The city council will meet today to consider a contract with the General Land Office for a housing development study that will help determine the location of the 388 so-called scattered site housing units that make up the majority of the housing to be rebuilt on the island.
At last week’s regular meeting, council members said they were concerned the proposed contract gave the GLO power that was beyond its scope and asked to be more included in the planning and conduction of the study.
“The main differences are that the city needs to have a say in the agreement,” mayor Lewis Rosen said yesterday.
Last week, on advice of the city attorney Dorothy Palumbo, the council amended the GLO’s proposed contract changing details about, among other things, the selection of consultants, the final approval of the study and how the study is paid for.
“Our basic concern is under the scope of services. The city would basically like to have more input,” Palumbo told the council last week. “Typically, you don’t sign a contract where your scope of services is just one line.”
More specifically, the councilors asked that the city be able to interview and select the consultants who conduct the study and that it have final approval.
The study is supposed be funded by a $500,000 grant the city received for the Department of Housing and Urban Development in April of 2011. Last summer, the city agreed to sign over that grant to the GLO, as part of approving the rebuilding of the housing units damaged by Hurricane Ike.
The council approved the rebuilding plan after HUD threatened to take away the $592 million in disaster aid and federal grants already allocated to Galveston.
When it was awarded, the grant specifically named the North Broadway neighborhood as the focus of the study but left room to spread to other parts of the city. Along with analyzing potential sites for housing, the study would also be used to help coordinate the use of infrastructure funds.
On the advice of the city attorney, the council amended the GLO’s proposed contract changing details about, among other things, the selection of consultants, the final approval of the study and how the study is paid for.
A general land office spokesperson had no comment about the amended contract on Monday. On Friday, before receiving the amended contract from the city, the GLO released a statement saying, “our Disaster Recovery staff will take a look at it when it comes in and continue to work cooperatively to rebuild Galveston after Ike and Dolly.”
City Manager Michael Kovacs said he received “varied reactions” from land office officials about the proposed changes to the contract. Kovacs said the city will see any further changes the GLO has made to the agreement this morning, before the council meeting.
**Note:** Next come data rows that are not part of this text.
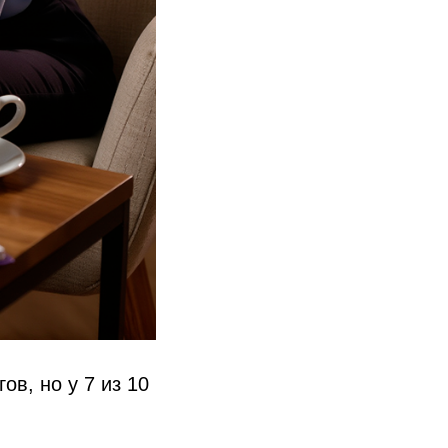
в, но у 7 из 10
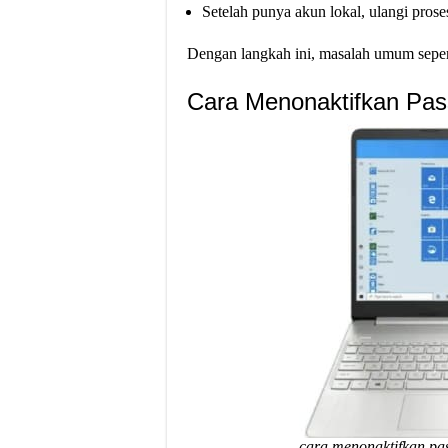
Setelah punya akun lokal, ulangi prose
Dengan langkah ini, masalah umum seperti
Cara Menonaktifkan Pa
cara menonaktifkan pa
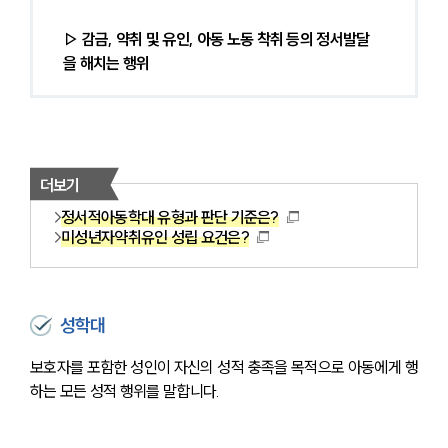
▷ 감금, 약취 및 유인, 아동 노동 착취 등의 정서발달
을 해치는 행위
더보기
정서적아동학대 유형과 판단 기준은?
미성년자약취유인 성립 요건은?
성학대
보호자를 포함한 성인이 자신의 성적 충족을 목적으로 아동에게 행
하는 모든 성적 행위를 말합니다.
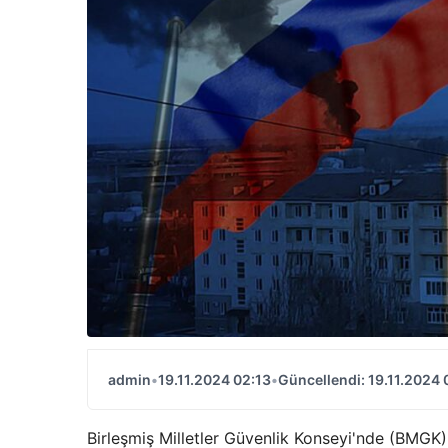
admin
•
19.11.2024 02:13
•
Güncellendi: 19.11.2024 
Birleşmiş Milletler Güvenlik Konseyi'nde (BMGK)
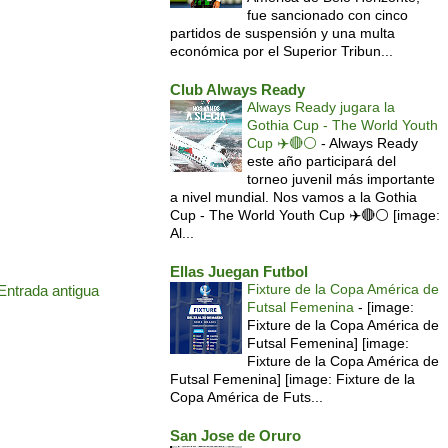
fue sancionado con cinco
partidos de suspensión y una multa
económica por el Superior Tribun...
Club Always Ready
Always Ready jugara la
Gothia Cup - The World Youth
Cup ✈️🔴⚪️
-
Always Ready
este año participará del
torneo juvenil más importante
a nivel mundial. Nos vamos a la Gothia
Cup - The World Youth Cup ✈️🔴⚪️ [image:
Al...
Ellas Juegan Futbol
Fixture de la Copa América de
Entrada antigua
Futsal Femenina
-
[image:
Fixture de la Copa América de
Futsal Femenina] [image:
Fixture de la Copa América de
Futsal Femenina] [image: Fixture de la
Copa América de Futs...
San Jose de Oruro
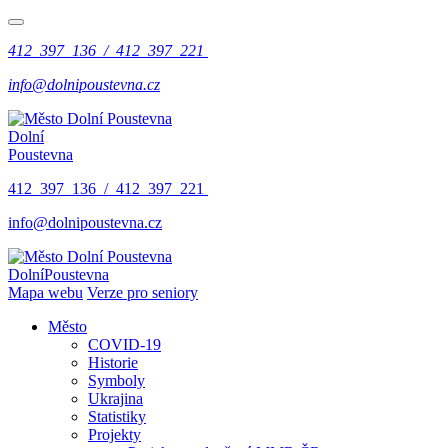
412 397 136 / 412 397 221
info@dolnipoustevna.cz
Dolní
Poustevna
412 397 136 / 412 397 221
info@dolnipoustevna.cz
Dolní
Poustevna
Mapa webu
Verze pro seniory
Město
COVID-19
Historie
Symboly
Ukrajina
Statistiky
Projekty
Kovacs has said that a delay in signing the contract, if it causes friction with the GLO, could delay the start of a handful of non-housing projects that are ready to begin. Currently, the second round of the city’s community development block grant funding is contingent on the completion of the housing study.
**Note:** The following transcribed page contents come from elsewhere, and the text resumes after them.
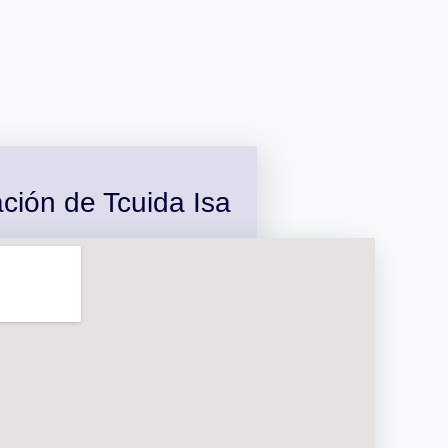
ción de Tcuida Isa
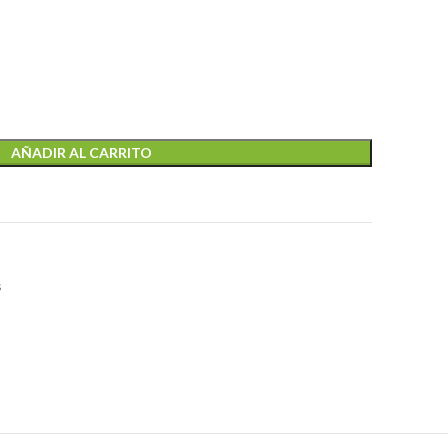
AÑADIR AL CARRITO
s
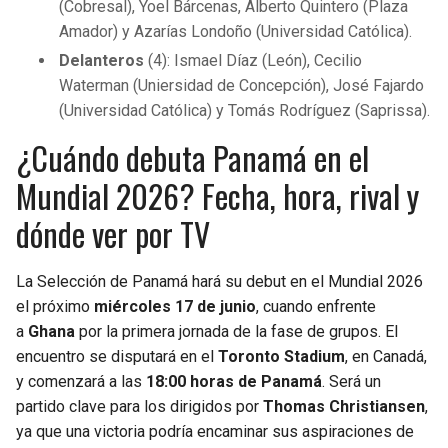
(Cobresal), Yoel Bárcenas, Alberto Quintero (Plaza
Amador) y Azarías Londoño (Universidad Católica).
Delanteros
(4): Ismael Díaz (León), Cecilio
Waterman (Uniersidad de Concepción), José Fajardo
(Universidad Católica) y Tomás Rodríguez (Saprissa).
¿Cuándo debuta Panamá en el
Mundial 2026? Fecha, hora, rival y
dónde ver por TV
La Selección de Panamá hará su debut en el Mundial 2026
el próximo
miércoles 17 de junio
, cuando enfrente
a
Ghana
por la primera jornada de la fase de grupos. El
encuentro se disputará en el
Toronto Stadium
, en Canadá,
y comenzará a las
18:00 horas de Panamá
. Será un
partido clave para los dirigidos por
Thomas Christiansen
,
ya que una victoria podría encaminar sus aspiraciones de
But in recent months, Kovacs and other city officials have been negotiating with the land office to bypass that requirement in order to fund $74 million of high-priority street and water projects.
That proposal was being considered by the GLO and Austin advocates, though Kovacs cautioned last week refusing to sign the contract could effect decisions.
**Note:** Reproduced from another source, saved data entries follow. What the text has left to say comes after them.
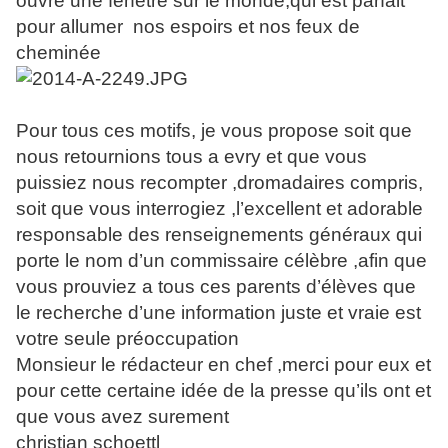
ouvre une fenêtre sur le monde,qui est parfait
pour allumer
nos espoirs et nos feux de
cheminée
Pour tous ces motifs, je vous propose soit que
nous retournions tous a evry et que vous
puissiez nous recompter ,dromadaires compris,
soit que vous interrogiez ,l’excellent et adorable
responsable des renseignements généraux qui
porte le nom d’un commissaire célèbre ,afin que
vous prouviez a tous ces parents d’élèves que
le recherche d’une information juste et vraie est
votre seule préoccupation
Monsieur le rédacteur en chef ,merci pour eux et
pour cette certaine idée de la presse qu’ils ont et
que vous avez surement
christian schoettl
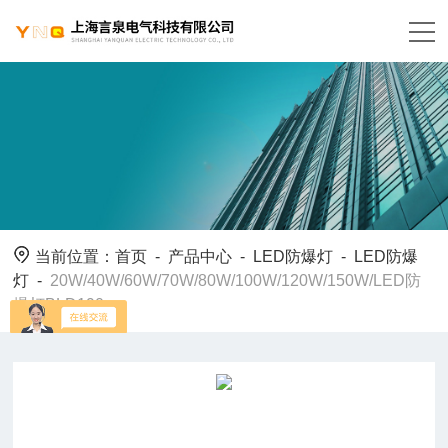
当前位置：
首页
-
产品中心
-
LED防爆灯
-
LED防爆
灯
-
20W/40W/60W/70W/80W/100W/120W/150W/LED防
爆灯BLD190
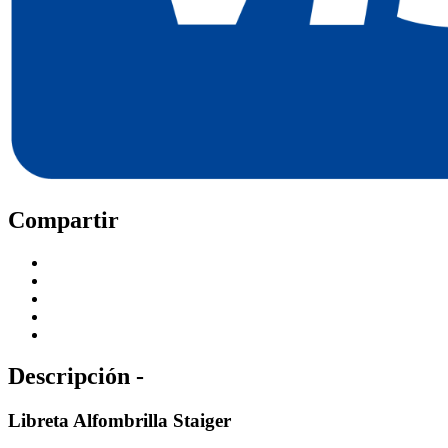
Compartir
Descripción -
Libreta Alfombrilla Staiger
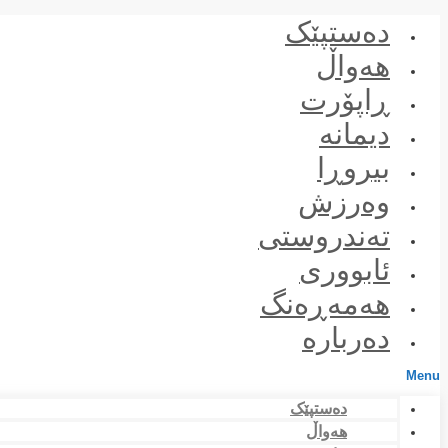
Skip
دەستپێک
to
content
هەواڵ
ڕاپۆرت
دیمانە
بیروڕا
وەرزش
تەندروستی
ئابووری
هەمەڕەنگ
دەربارە
Menu
دەستپێک
هەواڵ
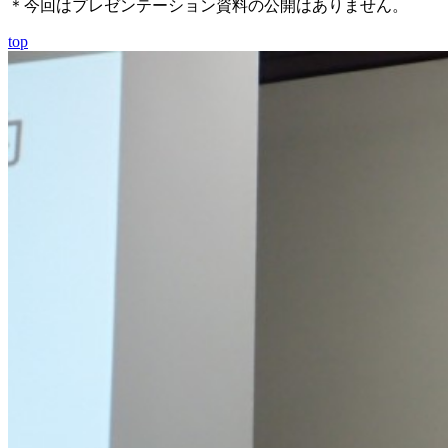
＊今回はプレゼンテーション資料の公開はありません。
top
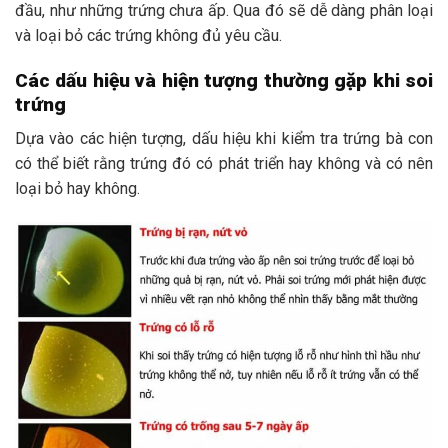
đầu, như những trứng chưa ấp. Qua đó sẽ dễ dàng phân loại
và loại bỏ các trứng không đủ yêu cầu.
Các dấu hiệu và hiện tượng thường gặp khi soi
trứng
Dựa vào các hiện tượng, dấu hiệu khi kiểm tra trứng bà con
có thể biết rằng trứng đó có phát triển hay không và có nên
loại bỏ hay không.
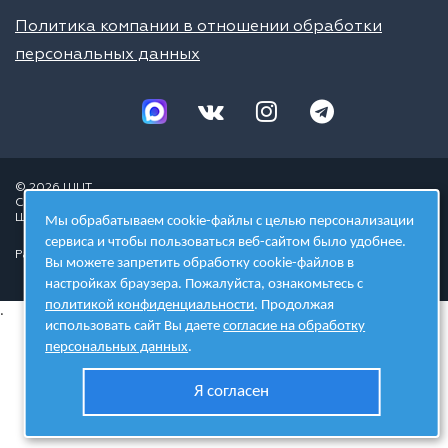
Политика компании в отношении обработки
персональных данных
© 2026 ШЦТ
Сеть центров молодёжного инновационного творчества
Школа цифровых технологий
Мы обрабатываем cookie-файлы с целью персонализации
сервиса и чтобы пользоваться веб-сайтом было удобнее.
Разработано в студии
Вы можете запретить обработку cookie-файлов в
настройках браузера. Пожалуйста, ознакомьтесь с
политикой конфиденциальности
. Продолжая
.
использовать сайт Вы даете
согласие на обработку
персональных данных
.
Я согласен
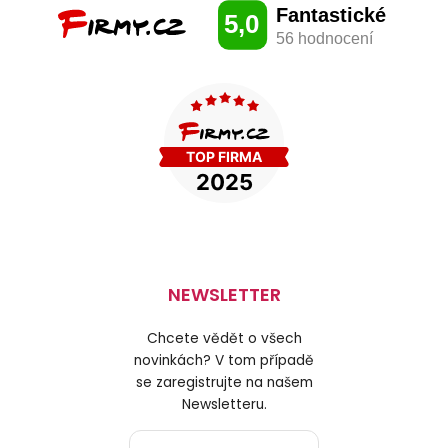
NEWSLETTER
Chcete vědět o všech
novinkách? V tom případě
se zaregistrujte na našem
Newsletteru.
“We believe that a lot of our agreements that we made back in September hinge on continuing on this road,” Kovacs said.
“If we do not do this, we will have some impacts and it will lead us down a very negative path. I don’t think there’s really any room for negotiation.”According to John Henneberger, the co-director of Texas Low Income Housing Information Service, one of the Austin-based nonprofits helping the GLO oversee CDBG funds, the study is not meant to choose the sites of the new housing units but rather to provide data about the island, including real estate that could be developed.
“We’re going to use this to assess what all the infrastructure needs are,” Henneberger said. “The study was going to be used to determine what the fair thing to do is.”
When it does come to choosing the sites for the 388 new housing units, the city will have no say, said Henneberger. The units will be chosen, built and managed by the GLO and private developers, as agreed to by the city last summer, he said.